Distrito Federal 'Não dá tempo de pensar', diz piloto de helicóptero que caiu em Brasília

'Não dá tempo de pensar', diz piloto de helicóptero que caiu em Brasília

Piloto com larga experiência disse que foi treinado para situações de perigo. Ele e os outros quatro ocupantes saíram sem ferimentos graves do acidente

O piloto Moisés Barcelos sofreu só arranhões na queda do helicóptero

O piloto Moisés Barcelos sofreu só arranhões na queda do helicóptero

Reprodução/Record TV

O tenente-coronel Moisés Barcelos tem 13 anos de atuação como piloto. Era ele o piloto do helicóptero do Corpo de Bombeiros que na quinta-feira (30) caiu em um estacionamento onde antes funcionava uma faculdade de Brasília após bater com a hélice no topo do prédio. Os cinco ocupantes da aeronave não sofreram ferimentos graves. Apenas um deles sofreu um pequeno corte na cabeça.

“É inacreditável mesmo”, disse o piloto em entrevista ao Balanço Geral DF. “O acidente foi às 10h e por volta de 17h todos já estavam em casa. É motivo mesmo de agradecer.”

O piloto lembra que a equipe foi acionada por volta das 10h para atender a um pedido de socorro de parada cardiorrespiratória no município de Vicente Pires. Quando chegaram lá, o paciente ainda não tinha chegado, por isso precisou ficar sobrevoando a região por alguns minutos. Ele escolheu o estacionamento da antiga faculdade porque o local já tinha sido usado para pouso em outras ocasiões, sem nenhum incidente.

“Na hora você não tem muito o que pensar. Nós treinamos exaustivamente para situações de risco ou de pane. Na hora que é feito é automático, não dá tempo de pensar. A gente treina para ficar mecânica a reação. Me falaram que foram em média dez segundos do toque até a queda até os cinco estarem fora do helicóptero.”
· · · · · · ·
Conjunto de tarefas:
1. Na reportagem sobre a queda do helicóptero, como fica o parágrafo iniciado por "O piloto lembra que a equipe" se for reescrito em forma de lista, mais enxuto e com os fatos principais?
2. Retome a reportagem sobre a queda do helicóptero a partir do ponto em que ela termina.

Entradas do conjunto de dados
· · · · · · ·
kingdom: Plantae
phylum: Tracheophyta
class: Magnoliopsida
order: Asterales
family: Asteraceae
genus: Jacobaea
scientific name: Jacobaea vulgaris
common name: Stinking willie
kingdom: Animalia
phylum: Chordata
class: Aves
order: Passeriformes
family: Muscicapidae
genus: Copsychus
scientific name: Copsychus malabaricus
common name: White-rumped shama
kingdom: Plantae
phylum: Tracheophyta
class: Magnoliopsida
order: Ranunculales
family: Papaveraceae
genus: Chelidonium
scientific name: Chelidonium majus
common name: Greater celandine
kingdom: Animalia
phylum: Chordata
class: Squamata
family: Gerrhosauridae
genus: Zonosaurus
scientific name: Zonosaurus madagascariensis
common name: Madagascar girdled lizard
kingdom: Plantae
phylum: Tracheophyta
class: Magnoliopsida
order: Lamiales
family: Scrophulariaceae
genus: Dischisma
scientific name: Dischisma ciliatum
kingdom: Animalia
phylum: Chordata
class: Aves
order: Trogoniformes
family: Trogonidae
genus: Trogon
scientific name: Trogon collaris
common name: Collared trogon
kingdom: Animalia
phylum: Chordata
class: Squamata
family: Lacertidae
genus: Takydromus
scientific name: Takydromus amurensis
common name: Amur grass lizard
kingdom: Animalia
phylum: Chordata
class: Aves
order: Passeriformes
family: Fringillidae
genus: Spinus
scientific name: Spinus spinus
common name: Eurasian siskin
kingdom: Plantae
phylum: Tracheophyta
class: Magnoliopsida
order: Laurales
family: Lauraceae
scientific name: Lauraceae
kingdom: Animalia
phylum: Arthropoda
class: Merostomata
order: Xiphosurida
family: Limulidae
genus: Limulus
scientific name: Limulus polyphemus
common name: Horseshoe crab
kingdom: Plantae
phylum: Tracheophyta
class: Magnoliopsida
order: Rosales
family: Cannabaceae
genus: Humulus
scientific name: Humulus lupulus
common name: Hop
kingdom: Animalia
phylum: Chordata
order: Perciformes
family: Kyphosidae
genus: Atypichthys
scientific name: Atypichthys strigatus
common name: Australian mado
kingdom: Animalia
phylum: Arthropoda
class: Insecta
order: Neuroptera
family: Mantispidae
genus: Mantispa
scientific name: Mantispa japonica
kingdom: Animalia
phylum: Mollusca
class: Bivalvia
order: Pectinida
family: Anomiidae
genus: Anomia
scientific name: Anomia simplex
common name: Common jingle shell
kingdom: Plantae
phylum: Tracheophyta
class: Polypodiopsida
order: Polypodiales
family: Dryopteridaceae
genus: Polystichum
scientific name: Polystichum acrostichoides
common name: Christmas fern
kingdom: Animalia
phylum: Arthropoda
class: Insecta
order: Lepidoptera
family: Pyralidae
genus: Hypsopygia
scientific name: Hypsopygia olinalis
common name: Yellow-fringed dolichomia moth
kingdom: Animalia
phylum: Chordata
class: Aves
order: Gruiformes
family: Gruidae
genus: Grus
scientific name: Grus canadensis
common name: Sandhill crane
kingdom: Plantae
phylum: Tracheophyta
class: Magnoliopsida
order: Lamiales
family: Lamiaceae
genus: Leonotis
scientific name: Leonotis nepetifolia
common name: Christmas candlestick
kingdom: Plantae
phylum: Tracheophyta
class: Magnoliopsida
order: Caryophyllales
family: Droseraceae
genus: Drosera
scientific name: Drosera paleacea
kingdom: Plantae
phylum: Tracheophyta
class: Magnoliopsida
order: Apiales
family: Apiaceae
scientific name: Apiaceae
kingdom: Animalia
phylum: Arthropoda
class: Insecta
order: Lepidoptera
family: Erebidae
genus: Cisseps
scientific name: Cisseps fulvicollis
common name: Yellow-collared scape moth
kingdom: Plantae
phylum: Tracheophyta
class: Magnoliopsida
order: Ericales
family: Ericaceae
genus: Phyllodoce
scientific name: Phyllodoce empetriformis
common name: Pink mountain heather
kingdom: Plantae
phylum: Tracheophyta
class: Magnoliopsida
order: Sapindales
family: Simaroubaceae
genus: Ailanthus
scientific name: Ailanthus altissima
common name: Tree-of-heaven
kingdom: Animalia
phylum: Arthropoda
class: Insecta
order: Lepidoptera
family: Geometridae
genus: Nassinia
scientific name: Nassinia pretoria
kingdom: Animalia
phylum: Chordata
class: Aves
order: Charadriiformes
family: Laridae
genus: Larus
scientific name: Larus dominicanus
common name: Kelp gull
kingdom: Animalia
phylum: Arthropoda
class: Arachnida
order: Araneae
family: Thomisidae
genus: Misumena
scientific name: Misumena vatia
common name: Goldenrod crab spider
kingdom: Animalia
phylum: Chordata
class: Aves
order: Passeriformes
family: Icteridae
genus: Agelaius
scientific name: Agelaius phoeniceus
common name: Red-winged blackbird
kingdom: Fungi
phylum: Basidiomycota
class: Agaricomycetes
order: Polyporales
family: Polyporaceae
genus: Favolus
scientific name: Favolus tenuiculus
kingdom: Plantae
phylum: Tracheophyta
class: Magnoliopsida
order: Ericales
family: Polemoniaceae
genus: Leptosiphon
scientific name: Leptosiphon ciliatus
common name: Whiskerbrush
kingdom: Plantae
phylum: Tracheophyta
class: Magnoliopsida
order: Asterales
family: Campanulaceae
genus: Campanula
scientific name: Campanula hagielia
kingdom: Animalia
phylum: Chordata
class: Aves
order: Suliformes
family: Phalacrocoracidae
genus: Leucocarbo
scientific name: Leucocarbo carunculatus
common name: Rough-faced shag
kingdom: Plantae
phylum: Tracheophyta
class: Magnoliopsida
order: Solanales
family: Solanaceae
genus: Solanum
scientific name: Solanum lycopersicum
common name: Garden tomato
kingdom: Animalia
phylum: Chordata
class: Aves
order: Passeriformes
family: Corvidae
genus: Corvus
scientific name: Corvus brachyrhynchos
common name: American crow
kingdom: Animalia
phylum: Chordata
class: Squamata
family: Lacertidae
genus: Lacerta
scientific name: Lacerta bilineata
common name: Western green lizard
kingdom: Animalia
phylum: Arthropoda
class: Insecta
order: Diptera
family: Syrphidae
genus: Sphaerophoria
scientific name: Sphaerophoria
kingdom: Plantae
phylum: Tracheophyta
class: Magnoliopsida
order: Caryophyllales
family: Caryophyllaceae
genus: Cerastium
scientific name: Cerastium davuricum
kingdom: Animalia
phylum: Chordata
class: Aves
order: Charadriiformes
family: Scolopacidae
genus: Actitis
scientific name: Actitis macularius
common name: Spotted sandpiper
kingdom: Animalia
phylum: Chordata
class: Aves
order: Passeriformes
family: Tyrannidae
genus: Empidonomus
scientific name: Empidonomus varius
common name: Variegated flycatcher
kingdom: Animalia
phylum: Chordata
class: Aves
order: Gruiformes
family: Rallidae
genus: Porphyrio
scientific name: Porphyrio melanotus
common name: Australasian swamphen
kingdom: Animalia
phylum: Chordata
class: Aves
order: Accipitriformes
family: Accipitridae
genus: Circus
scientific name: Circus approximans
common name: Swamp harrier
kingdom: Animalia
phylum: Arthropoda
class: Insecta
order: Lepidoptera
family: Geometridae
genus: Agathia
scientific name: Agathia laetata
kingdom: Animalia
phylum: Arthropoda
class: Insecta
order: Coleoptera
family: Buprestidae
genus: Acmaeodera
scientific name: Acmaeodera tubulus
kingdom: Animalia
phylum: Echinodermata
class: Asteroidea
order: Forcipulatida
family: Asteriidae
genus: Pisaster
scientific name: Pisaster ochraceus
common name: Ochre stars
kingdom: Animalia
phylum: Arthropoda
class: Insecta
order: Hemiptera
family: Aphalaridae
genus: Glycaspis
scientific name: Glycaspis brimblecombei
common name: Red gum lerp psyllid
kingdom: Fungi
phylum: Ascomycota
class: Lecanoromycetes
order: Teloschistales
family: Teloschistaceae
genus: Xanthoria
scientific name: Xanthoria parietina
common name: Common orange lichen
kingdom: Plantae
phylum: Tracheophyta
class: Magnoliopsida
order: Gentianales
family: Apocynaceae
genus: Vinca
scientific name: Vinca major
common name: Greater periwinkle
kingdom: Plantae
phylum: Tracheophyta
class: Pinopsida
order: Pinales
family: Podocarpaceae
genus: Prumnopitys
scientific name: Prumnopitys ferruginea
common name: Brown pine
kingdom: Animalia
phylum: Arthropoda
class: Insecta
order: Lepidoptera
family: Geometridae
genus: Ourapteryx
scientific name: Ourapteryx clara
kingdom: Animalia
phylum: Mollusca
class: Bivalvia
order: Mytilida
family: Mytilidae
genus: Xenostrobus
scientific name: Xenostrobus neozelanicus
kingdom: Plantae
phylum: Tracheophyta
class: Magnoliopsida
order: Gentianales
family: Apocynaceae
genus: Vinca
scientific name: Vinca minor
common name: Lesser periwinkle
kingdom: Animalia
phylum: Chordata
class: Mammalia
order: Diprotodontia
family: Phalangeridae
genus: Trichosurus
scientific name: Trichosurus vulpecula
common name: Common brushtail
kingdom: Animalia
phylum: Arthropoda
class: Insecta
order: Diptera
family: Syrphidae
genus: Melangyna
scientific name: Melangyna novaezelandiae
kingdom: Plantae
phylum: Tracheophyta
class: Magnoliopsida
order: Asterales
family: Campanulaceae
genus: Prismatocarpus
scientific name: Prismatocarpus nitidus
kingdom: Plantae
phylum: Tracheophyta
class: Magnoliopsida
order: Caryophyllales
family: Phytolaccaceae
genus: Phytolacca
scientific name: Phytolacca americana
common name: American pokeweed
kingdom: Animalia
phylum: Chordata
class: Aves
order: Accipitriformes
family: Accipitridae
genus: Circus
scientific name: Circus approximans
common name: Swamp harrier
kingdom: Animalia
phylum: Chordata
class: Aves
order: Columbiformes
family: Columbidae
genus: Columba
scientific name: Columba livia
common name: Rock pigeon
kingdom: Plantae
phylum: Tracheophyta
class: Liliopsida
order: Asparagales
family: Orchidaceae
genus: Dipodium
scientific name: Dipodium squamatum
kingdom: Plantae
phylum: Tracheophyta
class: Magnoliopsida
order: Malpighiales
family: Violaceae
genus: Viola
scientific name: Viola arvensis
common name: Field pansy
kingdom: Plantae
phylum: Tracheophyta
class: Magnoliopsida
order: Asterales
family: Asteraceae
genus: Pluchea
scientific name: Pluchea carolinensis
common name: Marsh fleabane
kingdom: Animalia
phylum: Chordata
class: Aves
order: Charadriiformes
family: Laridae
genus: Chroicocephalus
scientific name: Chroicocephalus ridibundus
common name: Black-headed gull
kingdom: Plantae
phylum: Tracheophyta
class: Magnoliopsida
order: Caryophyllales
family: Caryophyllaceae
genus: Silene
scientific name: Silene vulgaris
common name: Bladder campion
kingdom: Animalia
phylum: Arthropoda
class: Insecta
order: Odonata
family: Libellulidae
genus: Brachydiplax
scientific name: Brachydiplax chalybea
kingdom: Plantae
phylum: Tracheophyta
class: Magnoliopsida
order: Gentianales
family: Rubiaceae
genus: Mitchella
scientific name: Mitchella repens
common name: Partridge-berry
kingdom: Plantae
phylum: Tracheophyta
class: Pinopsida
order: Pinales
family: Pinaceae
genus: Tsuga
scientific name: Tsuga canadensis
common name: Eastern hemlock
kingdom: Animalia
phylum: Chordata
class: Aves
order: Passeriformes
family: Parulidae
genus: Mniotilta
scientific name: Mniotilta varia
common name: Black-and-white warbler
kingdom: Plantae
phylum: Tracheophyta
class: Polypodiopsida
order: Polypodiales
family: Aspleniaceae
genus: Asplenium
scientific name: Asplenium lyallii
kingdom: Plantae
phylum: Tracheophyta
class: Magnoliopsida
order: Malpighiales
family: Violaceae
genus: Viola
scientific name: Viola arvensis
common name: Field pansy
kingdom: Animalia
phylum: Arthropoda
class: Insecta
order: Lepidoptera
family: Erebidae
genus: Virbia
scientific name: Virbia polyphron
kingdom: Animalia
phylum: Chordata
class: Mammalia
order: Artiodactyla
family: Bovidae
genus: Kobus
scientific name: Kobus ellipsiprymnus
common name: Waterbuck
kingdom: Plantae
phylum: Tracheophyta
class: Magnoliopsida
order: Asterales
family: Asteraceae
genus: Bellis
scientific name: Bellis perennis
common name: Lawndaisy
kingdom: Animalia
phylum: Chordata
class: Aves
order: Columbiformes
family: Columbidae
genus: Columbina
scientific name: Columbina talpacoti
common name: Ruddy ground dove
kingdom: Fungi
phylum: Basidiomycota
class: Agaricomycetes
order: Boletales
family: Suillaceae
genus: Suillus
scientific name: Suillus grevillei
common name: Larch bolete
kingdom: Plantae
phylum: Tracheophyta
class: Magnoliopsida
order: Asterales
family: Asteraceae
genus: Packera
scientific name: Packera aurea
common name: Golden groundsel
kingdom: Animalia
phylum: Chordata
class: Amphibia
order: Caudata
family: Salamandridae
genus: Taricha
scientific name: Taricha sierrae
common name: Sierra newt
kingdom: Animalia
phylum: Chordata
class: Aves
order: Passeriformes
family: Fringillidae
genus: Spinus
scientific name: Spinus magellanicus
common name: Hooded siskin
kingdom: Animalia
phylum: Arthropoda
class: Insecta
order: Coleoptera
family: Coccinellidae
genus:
· · · · · · ·
Respostas escritas:
1.
- A equipe foi acionada por volta das 10h para atender a um pedido de socorro por parada cardiorrespiratória em Vicente Pires.
- Ao chegar, o paciente ainda não estava no local, e o helicóptero precisou sobrevoar a região por alguns minutos.
- O piloto escolheu o estacionamento da antiga faculdade porque o local já tinha sido usado para pouso em outras ocasiões, sem nenhum incidente.

2.
Ao ser perguntado sobre como reagiu ao ver o acidente, o piloto apenas lembra que fez o possível para chegar ao chão com segurança para proteger todos os passageiros. Ele foi o primeiro a sair da nave, e já ia ajudar os demais, porém todos conseguiram sair com facilidade da aeronave.

Em seguida, ele verificou se a aeronave tinha possibilidade de incendiar e como um carro do corpo de bombeiros chegou com rapidez, ele orientou para que o motor do helicóptero fosse resfriado. Ele disse que ainda ficou lá por 40 minutos após o acidente. Depois disso, ele ainda foi para o quartel da aviação do Corpo de Bombeiros.

“Minha esposa estava em casa. Antes de ir ao hospital tenho de passar em casa para avisar minha esposa que é bombeira. Abracei, falei “amor, acabei de sofrer um acidente, caí com o helicóptero”.

Sobre o que motivou o acidente, ele prefere não falar e apenas aguardar as investigações que estão a cargo do Cenipa (Centro de Investigação e Prevenção de Acidentes Aeronáuticos).

“O que alivia é que os cinco estão vivos, sem nenhum osso quebrado.”